##### Text excerpt #####

OSU Extension told the Washington County Board of Commissioners it is seeking a local option service district to stabilize and expand Extension and 4‑H services across the county, with a voter election tentatively targeted for May 2027.
Angela Sandino, regional director for OSU Extension, said the proposal would phase in a 5¢ per $1,000 assessed‑value tax at 1¢ per year over five years, raising an estimated $4.5 million annually by year five. "The plan, of course, is contingent on voter approval in May 2027," Sandino said. She told the board the phased approach prioritizes direct program delivery while building capital and contingency reserves over time.
Under the phased model, year‑one collections at 1¢ would yield roughly $900,000 to sustain existing programming and staff; year‑by‑year increases would broaden youth engagement, agriculture, forestry and community health work. Sandino said Oregon State University (OSU) would continue to supply faculty while the service district would fund local support staff and operations.
The presentation also described an alternate model in which the full 5¢ rate would take effect immediately (beginning 07/01/2027) and a portion of early revenues would be held for fairgrounds capital improvements. Sandino estimated that an immediate 5¢ could generate reserves of about $12.2 million after five years for projects such as the Cloverleaf building and other fairgrounds investments.
Commissioners sought clarification on three points: how the district would be placed on the ballot and whether it would be an OSU‑driven formation or a county initiative; how cities and mayors would be engaged in advance of a ballot measure; and how the fair board’s access and legal requirements would be protected if capital work were proposed on fairgrounds property.
Anne Ober, assistant county administrator, told the board the district formation would remain an OSU process but the county would place the measure on the ballot and continue to review and adopt an annual OSU budget much as it does today. Ober said staff would bring back a more detailed budget that includes administrative/shared costs and a documented engagement plan showing outreach to cities and the fair board.
Several commissioners emphasized the need for clear, public‑facing materials: a simple “dollar bill” graphic that shows where each penny of tax revenue would go, a refined cash‑flow and reserve schedule, and clarification about which dollars would be used for OSU programming versus county facility projects. Commissioners also asked staff to return in time for any newly seated board to review the proposal before final ballot placement.
No formal action or vote was taken. Staff were directed to return with a refined budget, engagement timeline and legal/ballot language for the board’s further consideration.

##### Collected data #####

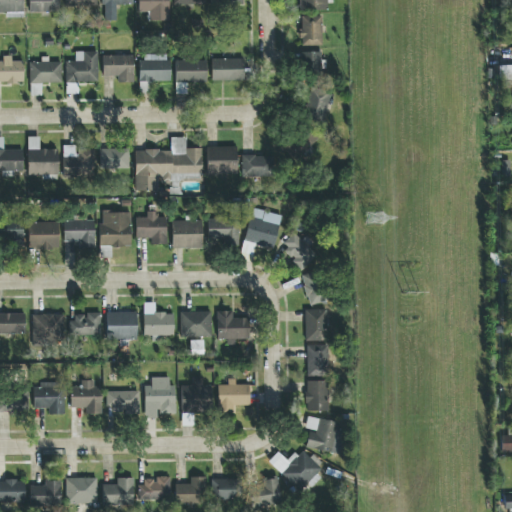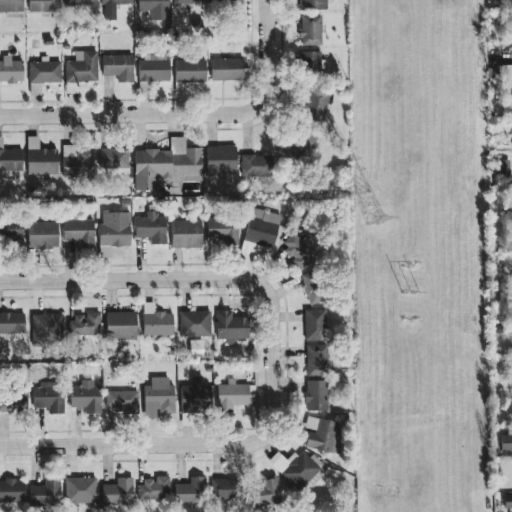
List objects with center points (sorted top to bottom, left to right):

#####

§ What is expected:
Reproduce the passage from the article on the proposed OSU Extension service district that begins at the words "The presentation also" and ends after "other fairgrounds investments.". The data has no connection to the article on the proposed OSU Extension service district.

§ Result for this exercise:
The presentation also described an alternate model in which the full 5¢ rate would take effect immediately (beginning 07/01/2027) and a portion of early revenues would be held for fairgrounds capital improvements. Sandino estimated that an immediate 5¢ could generate reserves of about $12.2 million after five years for projects such as the Cloverleaf building and other fairgrounds investments.